Beitragvon Joachim Stiller » 01.10.2013, 21:51

„Schachnovelle“ von Stefan Zweig

Die Geschichte spielt auf einem Luxusliner auf dem Weg von New York nach Buenos Aires. Ein mäßig begabter Schachspieler, der Ich-Erzähler, berichtet von seiner Begegnung mit dem Schachweltmeister Mirco Czentovic, den ein selbstgefälliger Millionär auf dem Schiff zu einer Simultanpartie herausfordert, natürlich gegen Gage. Der primitive Czentovic beherrscht die kalte Logik des königlichen Spiels wie im Schlafe, er agiert wie ein halb analphabetischer Roboter. Ein fremder Herr, der österreichische Emigrant Dr. B. rettet durch sein mutiges Eingreifen die völlig zerfahrene Partie und erkämpft immerhin ein schmeichelhaftes Remis. Der Ich-Erzähler beginnt sich für den seltsamen Dr. B zu interessieren. Dieser war als ‚Vermögensverwalter von der Gestapo verhaftet worden und wurde in einem Hotelzimmer gefangen gehalten. Dort war er hermetisch von der Außenwelt abgeschnitten. Er entwendet einem Gestapo-Offizier bei einem Verhör eine kleine Sammlung mit 150 Schachpartien, die er nun nachzuspielen beginnt. Irgendwann spielt er blind, denkt sich neue Partien aus, ja, er spielt sogar gegen sich selber. Ein Paradox, durch dessen Ablenkung er aber die Kraft für die täglichen Verhöre gewinnt und sich seine geistige Stärke bewahren kann. Doch er verfällt der Schizophrenie und bekommt ein Nervenfieber, wodurch er vorzeitig entlassen wird.
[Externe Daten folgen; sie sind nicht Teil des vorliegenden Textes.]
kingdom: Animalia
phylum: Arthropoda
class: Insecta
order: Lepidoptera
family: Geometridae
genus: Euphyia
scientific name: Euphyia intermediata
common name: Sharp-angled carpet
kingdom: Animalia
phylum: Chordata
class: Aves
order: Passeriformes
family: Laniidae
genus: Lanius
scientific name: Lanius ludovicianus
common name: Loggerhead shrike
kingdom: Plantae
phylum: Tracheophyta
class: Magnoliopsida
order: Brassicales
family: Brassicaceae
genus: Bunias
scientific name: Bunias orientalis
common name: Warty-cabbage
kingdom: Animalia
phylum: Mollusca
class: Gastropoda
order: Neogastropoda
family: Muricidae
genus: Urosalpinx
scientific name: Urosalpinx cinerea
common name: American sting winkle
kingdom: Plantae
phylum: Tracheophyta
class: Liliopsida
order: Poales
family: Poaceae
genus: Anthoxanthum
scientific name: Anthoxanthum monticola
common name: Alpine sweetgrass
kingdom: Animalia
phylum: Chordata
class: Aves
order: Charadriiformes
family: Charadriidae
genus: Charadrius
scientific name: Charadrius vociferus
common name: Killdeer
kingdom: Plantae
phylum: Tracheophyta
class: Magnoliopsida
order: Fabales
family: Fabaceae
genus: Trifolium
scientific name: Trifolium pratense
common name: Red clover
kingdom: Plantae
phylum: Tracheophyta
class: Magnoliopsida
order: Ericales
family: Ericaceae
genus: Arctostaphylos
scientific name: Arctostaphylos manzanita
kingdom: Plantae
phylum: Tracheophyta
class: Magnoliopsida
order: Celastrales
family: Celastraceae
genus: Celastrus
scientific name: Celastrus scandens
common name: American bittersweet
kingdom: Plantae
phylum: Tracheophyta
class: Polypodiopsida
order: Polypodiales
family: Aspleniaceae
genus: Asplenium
Zum ersten Mal nach der Haft spielt nun Dr. B. auf einem richtigen Brett gegen den genialischen Czentovic, den ihn nun seinerseits herausgefordert hat. Dr. B. ist nur neugierig, ob das, was er in der Zelle erlebt hat, noch Schach, oder bereits Wahnsinn war. Die erste Partie gewinnt Dr. B. souverän. Gegen seinen Wunsch kommt es zu einer Revanche. Doch Dr. B verfällt in sein altes Nervenfieber und macht völlig sinnlose Züge. Er gibt die Partie vorzeitig auf, um nun nie wieder zu spielen.

Mit diesem resignierenden Schlussakkord will Stefan Zweig metaphorisch auf die Gefährdung der abendländischen Kultur durch die Praxis der faschistischen Gewaltherrschaft hindeuten. Die Berichte über die Gefangenschaft sind nicht nur Zeugenschaft, sondern auch Anklage.

Die Schachnovelle, der Stefan Zweig selber gewisse Mängel unterstellte, die aber kaum jemand je nachvollziehen konnte, ist nicht nur sein politischstes und zeitkritischstes Werk und ein Kommentar zum Faschismus und Nationalsozialismus, es ist auch sein erfolgreichstes, und das sicher zu Recht. Gerade auch, aber nicht nur, für Schachspieler, ist die Schachnovelle zum Kultbuch Nr. 1 geworden. Zweig nahm sich tragische Weise kurz nach Erscheinen des Werkes das Leben.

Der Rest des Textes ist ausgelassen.